Statistics:
In the first version of RR3DD, the statistic information about RR3DD is shown in Figure 1 to 4. In Figure 1, The clusters with the number of members more than 10 have been shown. Most of these clusters are less than 100 members. The biggest cluster have 1492 RNA structures, most of them are RNA fragment structures which are solved to research their functions. In Figure 2, we analyzed all RNAs global structures similarity by PCA, and found that they gathered in space. In Figure 3, we mapped RR3DD to Rfam.
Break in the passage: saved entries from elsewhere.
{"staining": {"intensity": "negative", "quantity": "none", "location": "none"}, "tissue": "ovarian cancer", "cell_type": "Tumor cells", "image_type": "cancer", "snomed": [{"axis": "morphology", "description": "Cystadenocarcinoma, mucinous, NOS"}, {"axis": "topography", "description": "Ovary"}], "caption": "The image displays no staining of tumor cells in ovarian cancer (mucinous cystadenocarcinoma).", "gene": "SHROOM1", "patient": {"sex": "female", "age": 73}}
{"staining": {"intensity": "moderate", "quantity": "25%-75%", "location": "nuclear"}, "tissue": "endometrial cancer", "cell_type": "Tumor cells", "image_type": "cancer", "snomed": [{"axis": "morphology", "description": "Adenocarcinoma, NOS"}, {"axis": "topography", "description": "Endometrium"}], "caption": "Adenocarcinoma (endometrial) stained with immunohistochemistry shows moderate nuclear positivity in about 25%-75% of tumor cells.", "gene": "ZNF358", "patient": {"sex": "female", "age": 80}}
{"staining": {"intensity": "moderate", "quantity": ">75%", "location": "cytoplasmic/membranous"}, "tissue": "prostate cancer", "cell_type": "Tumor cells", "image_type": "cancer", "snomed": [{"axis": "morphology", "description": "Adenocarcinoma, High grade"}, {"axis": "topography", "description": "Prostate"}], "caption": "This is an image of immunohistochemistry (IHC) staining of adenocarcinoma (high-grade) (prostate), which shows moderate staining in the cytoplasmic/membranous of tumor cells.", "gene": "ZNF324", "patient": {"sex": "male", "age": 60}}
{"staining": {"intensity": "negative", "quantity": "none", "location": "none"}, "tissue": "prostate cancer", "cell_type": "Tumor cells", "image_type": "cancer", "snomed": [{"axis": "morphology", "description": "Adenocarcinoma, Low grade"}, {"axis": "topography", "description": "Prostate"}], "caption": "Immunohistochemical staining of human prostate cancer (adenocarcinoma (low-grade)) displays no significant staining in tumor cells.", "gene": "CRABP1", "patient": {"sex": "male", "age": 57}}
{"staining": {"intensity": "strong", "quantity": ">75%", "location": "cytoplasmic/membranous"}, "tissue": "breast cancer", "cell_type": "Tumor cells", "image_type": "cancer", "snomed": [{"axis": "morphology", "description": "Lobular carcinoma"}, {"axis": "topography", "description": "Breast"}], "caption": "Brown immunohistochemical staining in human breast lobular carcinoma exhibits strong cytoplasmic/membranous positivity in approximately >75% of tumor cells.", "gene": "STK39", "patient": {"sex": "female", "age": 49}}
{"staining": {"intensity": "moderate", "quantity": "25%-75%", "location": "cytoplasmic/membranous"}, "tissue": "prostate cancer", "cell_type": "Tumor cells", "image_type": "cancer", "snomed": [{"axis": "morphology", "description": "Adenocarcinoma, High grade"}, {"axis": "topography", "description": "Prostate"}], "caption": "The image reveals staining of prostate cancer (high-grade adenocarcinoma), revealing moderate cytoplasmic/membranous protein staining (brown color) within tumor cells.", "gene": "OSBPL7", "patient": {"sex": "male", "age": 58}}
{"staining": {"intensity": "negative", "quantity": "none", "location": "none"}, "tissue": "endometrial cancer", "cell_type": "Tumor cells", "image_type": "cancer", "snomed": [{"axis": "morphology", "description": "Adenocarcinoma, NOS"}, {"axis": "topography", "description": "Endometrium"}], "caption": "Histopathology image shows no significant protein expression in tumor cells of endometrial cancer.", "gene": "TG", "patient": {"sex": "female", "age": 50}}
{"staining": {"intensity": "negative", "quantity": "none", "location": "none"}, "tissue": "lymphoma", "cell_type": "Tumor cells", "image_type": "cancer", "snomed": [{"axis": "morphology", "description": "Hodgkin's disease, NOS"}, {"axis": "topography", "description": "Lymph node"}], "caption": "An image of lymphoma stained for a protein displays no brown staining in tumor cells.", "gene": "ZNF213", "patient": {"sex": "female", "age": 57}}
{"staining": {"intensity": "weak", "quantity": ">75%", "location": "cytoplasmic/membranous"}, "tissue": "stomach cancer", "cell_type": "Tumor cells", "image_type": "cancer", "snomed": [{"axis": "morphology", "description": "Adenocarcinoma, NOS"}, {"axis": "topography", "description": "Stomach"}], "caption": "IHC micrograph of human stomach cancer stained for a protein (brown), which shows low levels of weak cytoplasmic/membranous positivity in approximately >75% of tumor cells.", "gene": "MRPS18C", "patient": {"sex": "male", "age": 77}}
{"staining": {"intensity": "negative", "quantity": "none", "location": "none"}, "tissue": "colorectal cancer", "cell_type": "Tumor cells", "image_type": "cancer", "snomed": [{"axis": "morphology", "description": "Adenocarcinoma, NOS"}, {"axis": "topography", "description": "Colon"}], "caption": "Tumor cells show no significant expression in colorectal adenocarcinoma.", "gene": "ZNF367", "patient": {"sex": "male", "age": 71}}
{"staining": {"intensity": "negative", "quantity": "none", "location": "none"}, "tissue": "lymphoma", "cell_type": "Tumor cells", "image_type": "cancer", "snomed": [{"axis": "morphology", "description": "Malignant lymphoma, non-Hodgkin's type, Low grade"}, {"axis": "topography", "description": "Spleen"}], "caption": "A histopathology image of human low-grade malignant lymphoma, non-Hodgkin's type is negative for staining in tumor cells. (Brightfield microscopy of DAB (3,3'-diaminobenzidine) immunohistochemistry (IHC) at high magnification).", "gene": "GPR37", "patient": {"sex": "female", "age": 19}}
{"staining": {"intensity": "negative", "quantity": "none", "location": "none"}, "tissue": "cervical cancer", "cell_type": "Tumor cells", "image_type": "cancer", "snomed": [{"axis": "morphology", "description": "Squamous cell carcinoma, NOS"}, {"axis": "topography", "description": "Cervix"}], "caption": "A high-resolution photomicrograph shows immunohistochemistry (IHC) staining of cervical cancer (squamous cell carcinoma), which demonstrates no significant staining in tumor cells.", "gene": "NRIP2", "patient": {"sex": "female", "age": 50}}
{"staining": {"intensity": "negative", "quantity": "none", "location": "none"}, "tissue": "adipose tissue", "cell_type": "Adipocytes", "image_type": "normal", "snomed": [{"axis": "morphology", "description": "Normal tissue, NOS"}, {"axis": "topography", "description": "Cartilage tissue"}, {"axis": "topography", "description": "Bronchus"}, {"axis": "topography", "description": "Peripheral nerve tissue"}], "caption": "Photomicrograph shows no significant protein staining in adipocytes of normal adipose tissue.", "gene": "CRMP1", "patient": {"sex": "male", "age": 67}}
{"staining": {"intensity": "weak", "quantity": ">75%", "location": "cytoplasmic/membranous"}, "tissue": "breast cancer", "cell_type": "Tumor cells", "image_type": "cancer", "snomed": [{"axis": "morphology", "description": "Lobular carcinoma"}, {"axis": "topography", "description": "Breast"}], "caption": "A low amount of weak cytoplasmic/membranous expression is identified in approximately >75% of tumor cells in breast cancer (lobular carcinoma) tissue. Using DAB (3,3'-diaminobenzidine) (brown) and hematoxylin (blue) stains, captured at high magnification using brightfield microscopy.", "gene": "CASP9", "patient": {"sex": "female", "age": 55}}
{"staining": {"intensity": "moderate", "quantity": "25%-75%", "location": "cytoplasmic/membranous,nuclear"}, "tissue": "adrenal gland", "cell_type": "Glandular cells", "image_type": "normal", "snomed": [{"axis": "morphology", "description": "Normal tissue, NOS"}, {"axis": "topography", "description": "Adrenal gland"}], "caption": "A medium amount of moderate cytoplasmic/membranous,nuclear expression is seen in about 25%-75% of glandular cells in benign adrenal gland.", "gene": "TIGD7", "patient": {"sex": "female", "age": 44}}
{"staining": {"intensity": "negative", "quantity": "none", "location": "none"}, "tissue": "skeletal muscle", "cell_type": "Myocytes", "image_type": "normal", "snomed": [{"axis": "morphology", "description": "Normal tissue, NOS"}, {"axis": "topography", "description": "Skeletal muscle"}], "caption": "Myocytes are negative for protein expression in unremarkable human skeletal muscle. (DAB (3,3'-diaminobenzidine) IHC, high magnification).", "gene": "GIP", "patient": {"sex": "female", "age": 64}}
It showed that the classification result of Rfam is different with the classification result of RR3DD. In Figure 4, we aligned the structures that have not been classfied to the cluster 16(the cluster includes all tRNAs with similar structure) to the structures in cluster 16, and found that they are dissimilar to tRNAs structure because they underwent conformation change.
Figure 1. The distribution of the number of the members in clusters. The clusters with the number of member less than 10 are not shown.
Figure 2. The principal components analysis of the similarity matrix. The different color points except black point represent different clusters in RR3DD. RNAs in the same class are closed to each other.
Figure 3. The comparing of RR3DD and Rfam. The clusters of RNA in RR3DD are mapped to family ID in Rfam. The horizontal axis represents the cluster. The vertical axis represents the number of the structures belonging to different families of Rfam. Different colors boxes represent the different Rfam families. The figure shows the effect of sequence, secondary and 3D structure on RNA classification.
Figure 4. The boxplot of the tRNAs not in cluster-16. All tRNAs, which are not in cluster-16, are aligned to all the tRNAs of cluster-16. The vertical line (RMscore = 0.45) is the cutoff of the clustering. The structure not in cluster-16 have intrinsically disorder regions, the structure dissimilar with tRNAs in cluster-16.